In Cairo, Mazen met a group of fellow citizens who are leading an initiative called Yad Yemen Tamtad, which collects donations and help stranded Yemenis who do not have means of subsistence. A former doctor at the International Red Cross and Red Crescent Society, Mazen was striving to develop TEDxSanaa to support youth, and took part in the National Dialogue Conference triggered by the United Nations.
Now waiting for their families and focused on resuming work in Egypt until the conflict comes to an end, Saeed and Mazen are not the stereotypical refugees. “Most of those leaving Yemen are non-Yemeni or Yemenis who have other nationalities,” ICRC spokesperson Adnan Hizam tells CairoScene. In Yemen, a country that itself has hosted 250,000 refugees in the past years, mostly Somalis, Eritreans and Ethiopians, leaving the country is not the first option in everyone’s mind.

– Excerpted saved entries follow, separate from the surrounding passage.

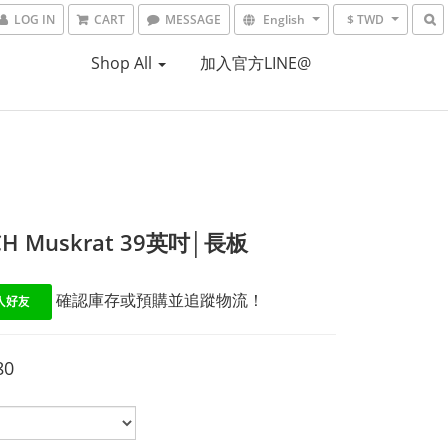
LOG IN
CART
MESSAGE
English
$ TWD
Shop All
加入官方LINE@
CH Muskrat 39英吋│長板
 確認庫存或預購並追蹤物流！
80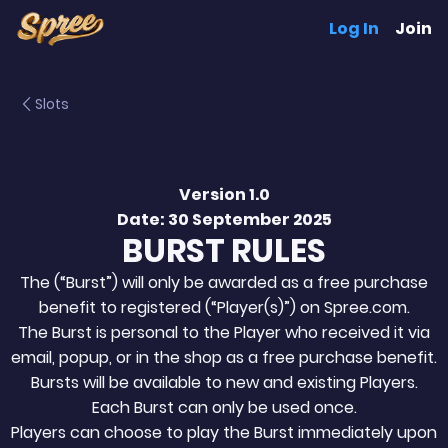
Log In
Join
Slots
Version 1.0
Date: 30 September 2025
BURST RULES
The (“Burst”) will only be awarded as a free purchase
benefit to registered (“Player(s)”) on Spree.com.
The Burst is personal to the Player who received it via
email, popup, or in the shop as a free purchase benefit.
Bursts will be available to new and existing Players.
Each Burst can only be used once.
Players can choose to play the Burst immediately upon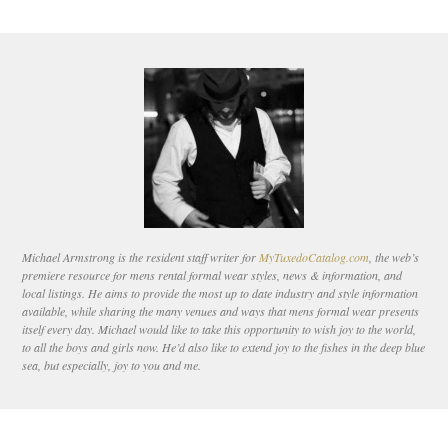
Michael Armstrong is the resident staff writer for
MyTuxedoCatalog.com
, the web’s
premiere resource for mens rental formal wear styles, news & information, and
local listings. He aims to provide the most up to date industry and style information
available, while sharing the many venues and ways that mens formal wear presents
itself every day. Michael would like to take this opportunity to wish joy to the world,
to all the boys and girls now. He’d also like to extend joy to the fishes in the deep blue
sea, but especially, joy to you and me.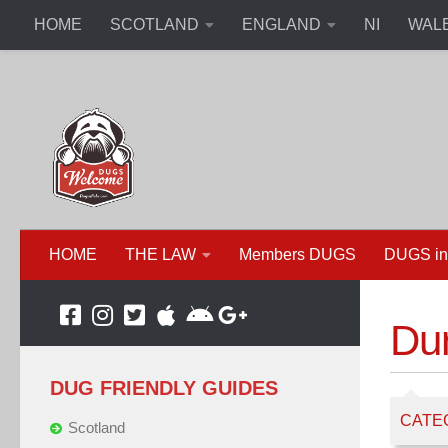
HOME
SCOTLAND
ENGLAND
NI
WAL
HOME
THE LAW
Members DUGS
DUGS in
Du
DUG FRIENDLY GUIDES
CATE
Scotland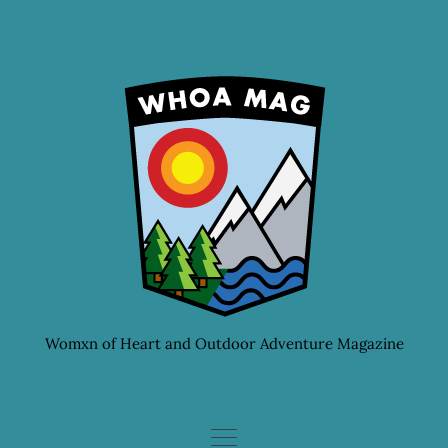
Skip
to
content
Womxn of Heart and Outdoor Adventure Magazine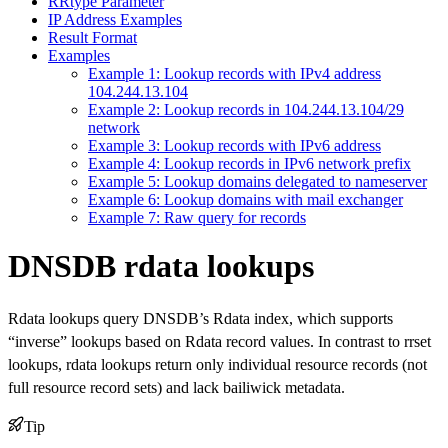
RRtype Parameter
IP Address Examples
Result Format
Examples
Example 1: Lookup records with IPv4 address
104.244.13.104
Example 2: Lookup records in 104.244.13.104/29
network
Example 3: Lookup records with IPv6 address
Example 4: Lookup records in IPv6 network prefix
Example 5: Lookup domains delegated to nameserver
Example 6: Lookup domains with mail exchanger
Example 7: Raw query for records
DNSDB rdata lookups
Rdata lookups query DNSDB’s Rdata index, which supports
“inverse” lookups based on Rdata record values. In contrast to rrset
lookups, rdata lookups return only individual resource records (not
full resource record sets) and lack bailiwick metadata.
Tip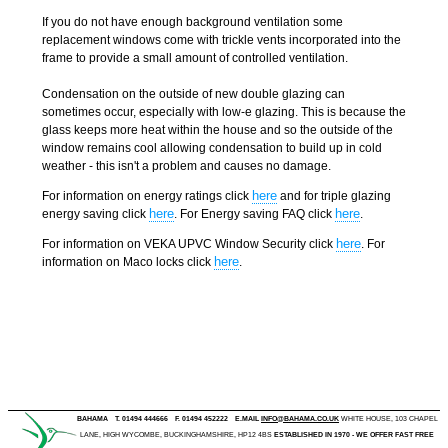
If you do not have enough background ventilation some
replacement windows come with trickle vents incorporated into the
frame to provide a small amount of controlled ventilation.
Condensation on the outside of new double glazing can
sometimes occur, especially with low-e glazing. This is because the
glass keeps more heat within the house and so the outside of the
window remains cool allowing condensation to build up in cold
weather - this isn't a problem and causes no damage.
here
For information on energy ratings click
and for triple glazing
here
here
energy saving click
. For Energy saving FAQ click
.
here
For information on VEKA UPVC Window Security click
. For
here
information on Maco locks click
.
BAHAMA
T. 01494 444666
F. 01494 452222
E.MAIL
INFO@BAHAMA.CO.UK
WHITE HOUSE, 103 CHAPEL
LANE, HIGH WYCOMBE, BUCKINGHAMSHIRE, HP12 4BS
ESTABLISHED IN 1970 - WE OFFER FAST FREE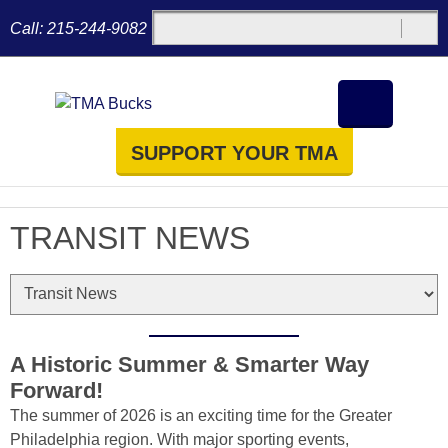
Call:
215-244-9082
SUPPORT YOUR TMA
TRANSIT NEWS
A Historic Summer & Smarter Way
Forward!
The summer of 2026 is an exciting time for the Greater
Philadelphia region. With major sporting events,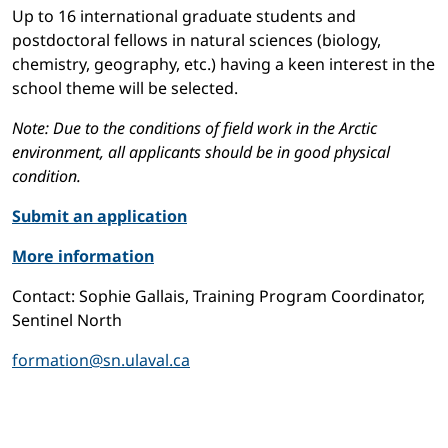
Up to 16 international graduate students and
postdoctoral fellows in natural sciences (biology,
chemistry, geography, etc.) having a keen interest in the
school theme will be selected.
Note: Due to the conditions of field work in the Arctic
environment, all applicants should be in good physical
condition.
Submit an application
More information
Contact: Sophie Gallais, Training Program Coordinator,
Sentinel North
formation@sn.ulaval.ca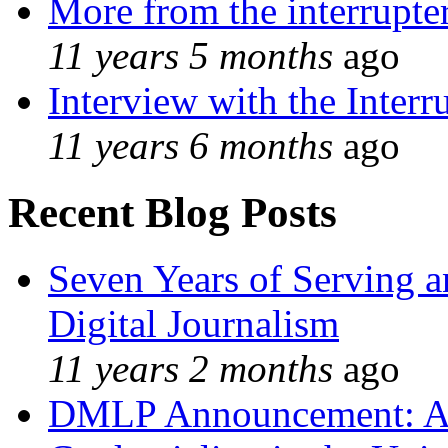
More from the interrupte
11 years 5 months
ago
Interview with the Interr
11 years 6 months
ago
Recent Blog Posts
Seven Years of Serving a
Digital Journalism
11 years 2 months
ago
DMLP Announcement: A 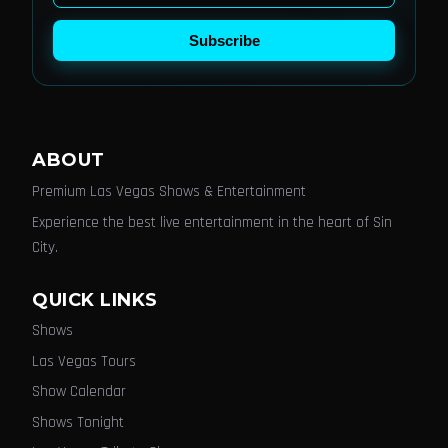
Subscribe
ABOUT
Premium Las Vegas Shows & Entertainment
Experience the best live entertainment in the heart of Sin
City.
QUICK LINKS
Shows
Las Vegas Tours
Show Calendar
Shows Tonight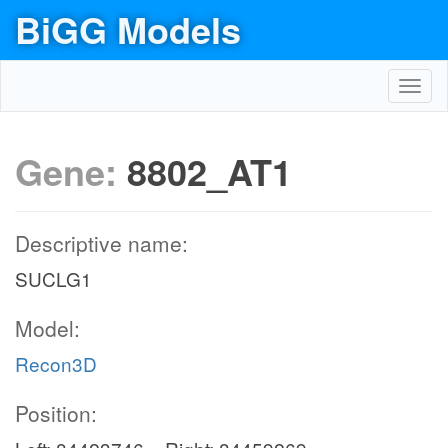
BiGG Models
Toggl
navig
Gene:
8802_AT1
Descriptive name:
SUCLG1
Model:
Recon3D
Position: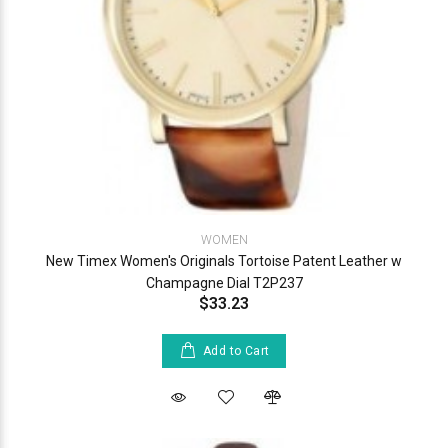
WOMEN
New Timex Women's Originals Tortoise Patent Leather w
Champagne Dial T2P237
$33.23
Add to Cart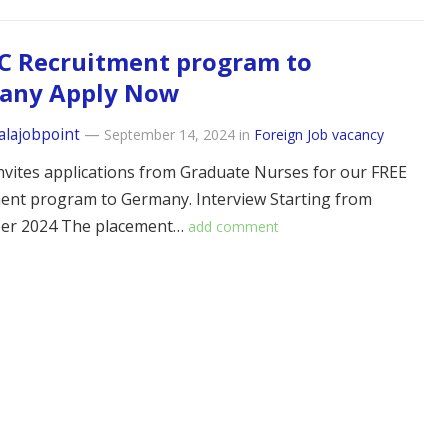
C Recruitment program to
any Apply Now
alajobpoint
—
September 14, 2024
in
Foreign Job vacancy
vites applications from Graduate Nurses for our FREE
ent program to Germany. Interview Starting from
er 2024 The placement…
add comment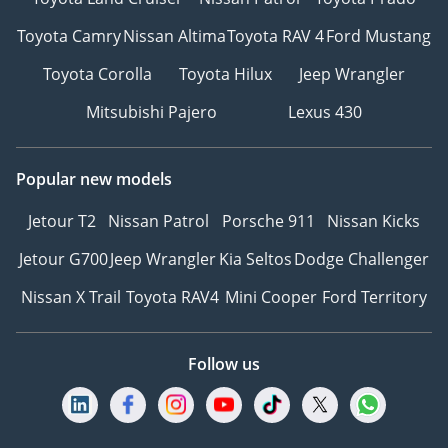
Toyota Camry
Nissan Altima
Toyota RAV 4
Ford Mustang
Toyota Corolla
Toyota Hilux
Jeep Wrangler
Mitsubishi Pajero
Lexus 430
Popular new models
Jetour T2
Nissan Patrol
Porsche 911
Nissan Kicks
Jetour G700
Jeep Wrangler
Kia Seltos
Dodge Challenger
Nissan X Trail
Toyota RAV4
Mini Cooper
Ford Territory
Follow us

“Yemenis are not like other refugees. They would prefer to die in their country than being abroad,” Saeed says. “Our mentality is different. There is great family support and few will leave without all their family.”
Saeed is himself planning to go back and rebuild his school, as soon as the conflict ends. “Right now, we don’t have any concrete plans,” he says. “We are thinking of starting a business here and we are working on real estate, but if things get better, we are going to sell everything and go back.”
“I want to return to Yemen, but I also need a new beginning for my son,” says Mazen. “My priority now is to focus on myself and my family. I am working hard to ensure an income and get my son to school. The scary part is that this conflict has divided Yemenis, so it’s hard to see an end to it.”
As Yemenis continue to flee their war-torn country, with 14 out of Yemen’s 22 governorates affected by air strikes or armed conflict, the UNHCR has urged nations to allow civilians fleeing Yemen access to their territories and has called on governments around the world to suspend forcible returns to the country.
“Yemen is becoming split,” Mazen reiterates with regret in his eyes. “We used to live in harmony. Politics have changed that.”